Karena rasa bersalah, ujung jarinya masih sedikit gemetar.
Pak Mirza tidak menyadari hal ini, dia memandang Sinta dengan alis berseri-seri: "Benar, ingatlah untuk menghubungi Pak Mirza lebih banyak lagi di masa depan, jangan sampai dia melupakanmu."
Sinta meletakkan telepon tanpa berbicara.
Pintu diketuk dua kali, dan bibi Darmi menjulurkan kepalanya ke dalam. Melihat Pak Mirza juga ada di sana, dia berteriak, "Tuan, kamar Nona sudah dibersihkan."
Pak Mirza , yang tidak punya kata kata untuk dijelaskan, dia mendengus berat, dan berdiri: "Dara ini benar-benar semakin buruk saja. Jangan takut, Sinta , Ayah akan pergi dan mendidiknya, Ayah akan berbicara padanya!"
Untuk mendidik?, pendidikan awal, kenapa menunggu sampai hari ini, kenapa tidak drai dulu.
Meskipun Sinta tahu bahwa langkah Pak Mirza tidak perlu, Sinta tidak menghentikannya, dan dia hanya berkata: "Saya akan beristirahat."
"Hei, tidurlah lebih awal.
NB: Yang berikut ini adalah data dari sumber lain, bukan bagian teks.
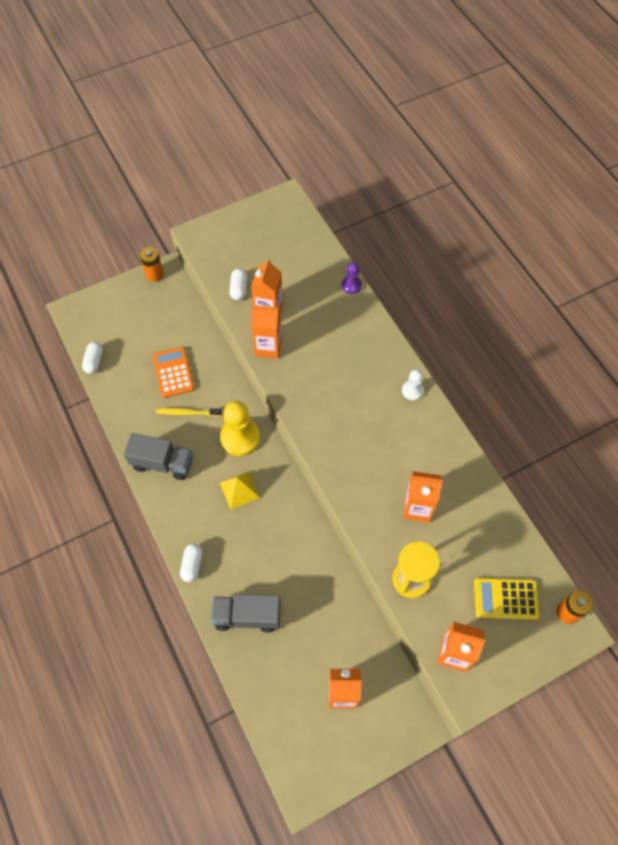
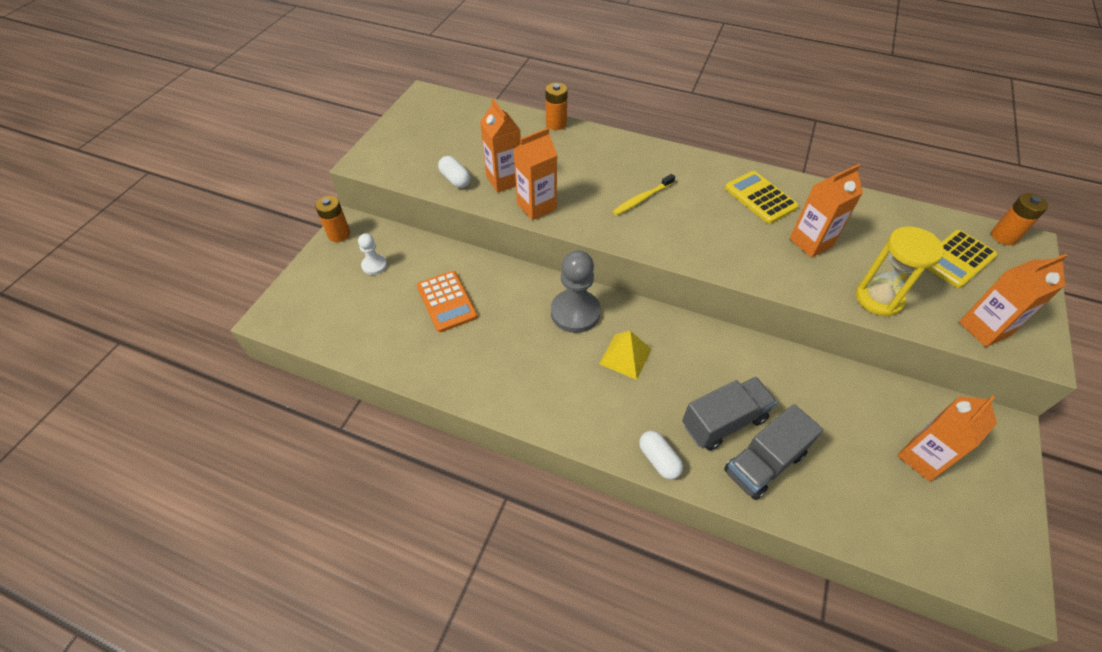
camera: 40 degrees left, 10 degrees down
(94, 361) = (346, 346): white capsule -> none
(162, 463) = (522, 388): grey truck -> grey truck (723, 422)
(173, 372) = (446, 301): orange calculator -> orange calculator turned 150 degrees counterclockwise
(187, 412) = (499, 326): yellow toothbrush -> yellow toothbrush (642, 199)
(240, 438) = (575, 312): yellow pawn -> grey pawn
(351, 285) = (556, 124): purple pawn -> orange battery
(412, 390) = (696, 165): white pawn -> white pawn (374, 265)
(425, 449) = (760, 198): none -> yellow calculator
Tidur lebih awal baik untuk kulitmu."Ayahnya tersenyum dan berseru, "Produk perawatan kulit dan kosmetik apa yang hilang, kamu bisa berbicara dengan bibi Darmi?"
Sinta tidak mengatakan baik atau buruk, hanya mengangkat matanya untuk melihat Pak Mirza..
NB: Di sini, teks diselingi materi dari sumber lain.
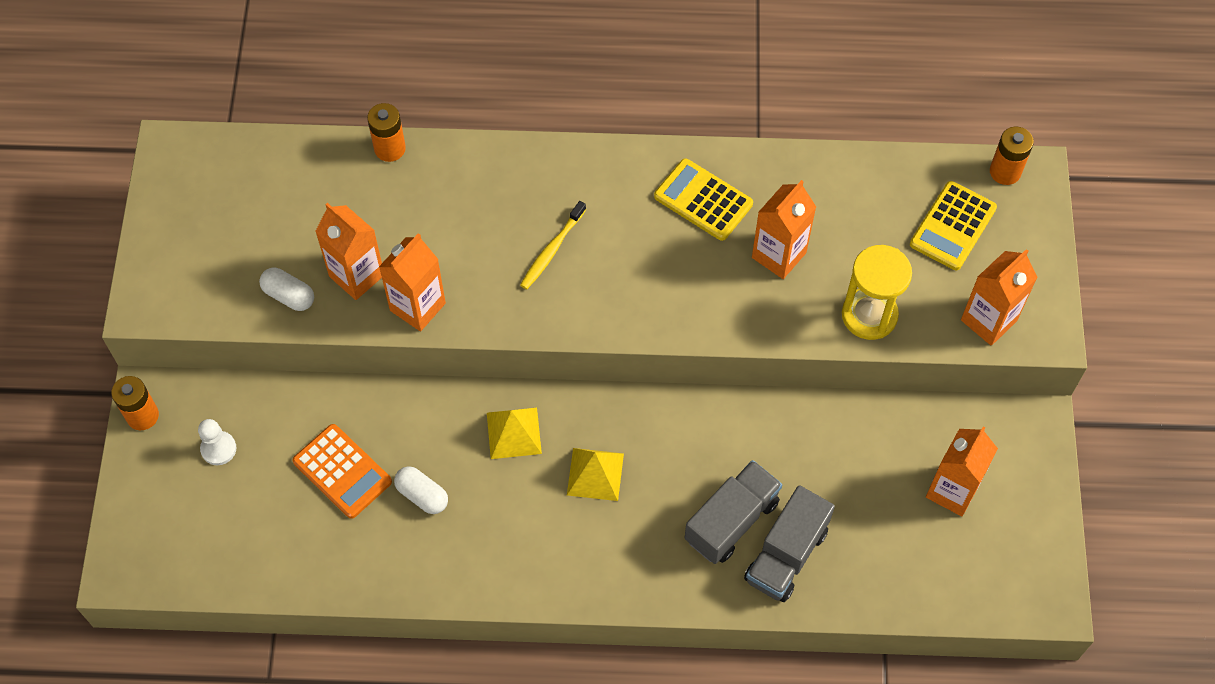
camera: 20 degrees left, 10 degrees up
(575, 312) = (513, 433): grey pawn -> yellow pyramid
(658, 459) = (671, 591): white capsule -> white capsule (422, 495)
Pak Mirza terlihat sedikit tidak nyaman, jadi dia berdiri tegak lagi dan berjalan mencari Dara untuk berbicara kepadanya tentang perlakuannya kepada Sinta.
Wajah Bibi Darmi menyanjung: "Nona, Apa kamu tidak pergi melihat kamar? saya sudah membersihkannya, atau Nona ingin sesuatu yang lain"
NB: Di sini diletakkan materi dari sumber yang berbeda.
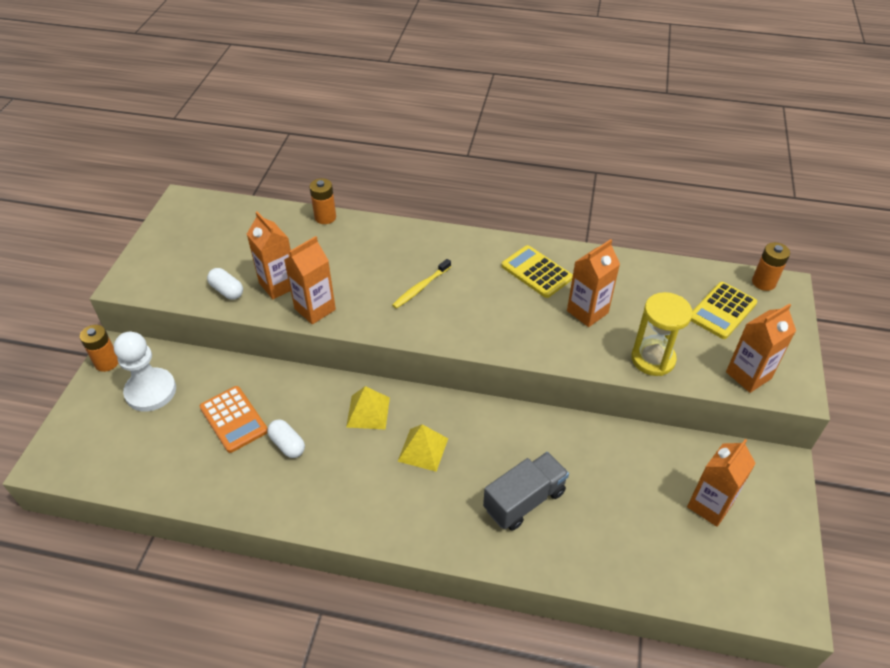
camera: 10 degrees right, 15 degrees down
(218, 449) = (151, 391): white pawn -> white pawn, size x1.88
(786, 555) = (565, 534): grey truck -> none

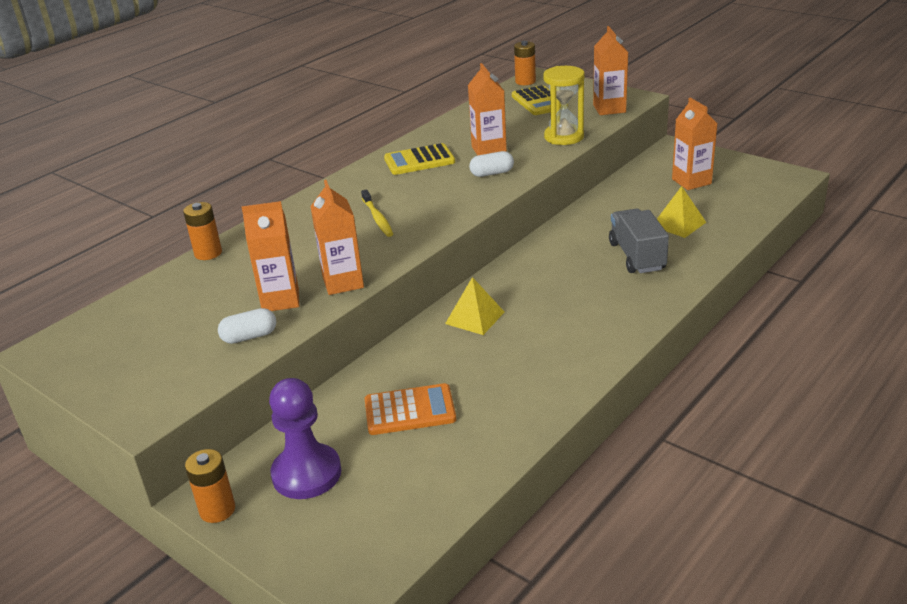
camera: 60 degrees left, 15 degrees down
(151, 391) = (306, 473): white pawn -> purple pawn
(287, 444) = (476, 377): white capsule -> white capsule (492, 173)
(423, 449) = (545, 295): yellow pyramid -> yellow pyramid (679, 224)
"Tidak perlu, Bibi Darmi, terima kasih atas kerja kerasmu,silahkan pergi tidur, aku akan berbicara dengan Haru." Kata Sinta.
Baru saat itulah Bibi Darmi menghilangkan keinginannya untuk menyanjungnya, dan membuka pintu untuk pergi.
Haru menarik Sinta dengan mata lebar penuh rasa panik, dia menggelengkan kepalanya berulang kali: "Tidak, tidak."
"Haru , jangan takut." Sinta berkata, "Dia bukan orang jahat, dia sangat baik padaku."
"Apakah kamu menyukainya?" Haru bertanya dengan serius.
Apakah kamu menyukainya?
Sinta berpikir sejenak dan berkata kepada Haru: "Aku tidak tahu, jika aku tidak menyukainya, aku akan menendangnya."
Dengan itu, dia membuat isyarat untuk menendang dengan kakinya.
Haru masih mengerutkan alisnya, dia meraih komputer kecil di samping, mengetik keyboard dengan cepat dengan jari, dan mengetik deretan kata dengan cepat.
"Kakak, aku akan tumbuh dewasa, aku bisa melindungimu, jangan tertipu oleh Ayah lagi."
Menekan tombol Enter, dia meletakkan komputer kecil di depan Sinta dan berkata dengan cemas: "Tidak, tidak!"
Di mata kepedulian saudara laki-lakinya, Sinta memiliki perasaan campur aduk di dalam hatinya, dan suara lembutnya juga mengungkapkan ketegasan: "Haru , jangan khawatir, saudara perempuanmu bukan orang bodoh dan tidak akan dibodohi lagi.
Entah itu ayahnya atau Rendi, dia tidak akan tertipu lagi.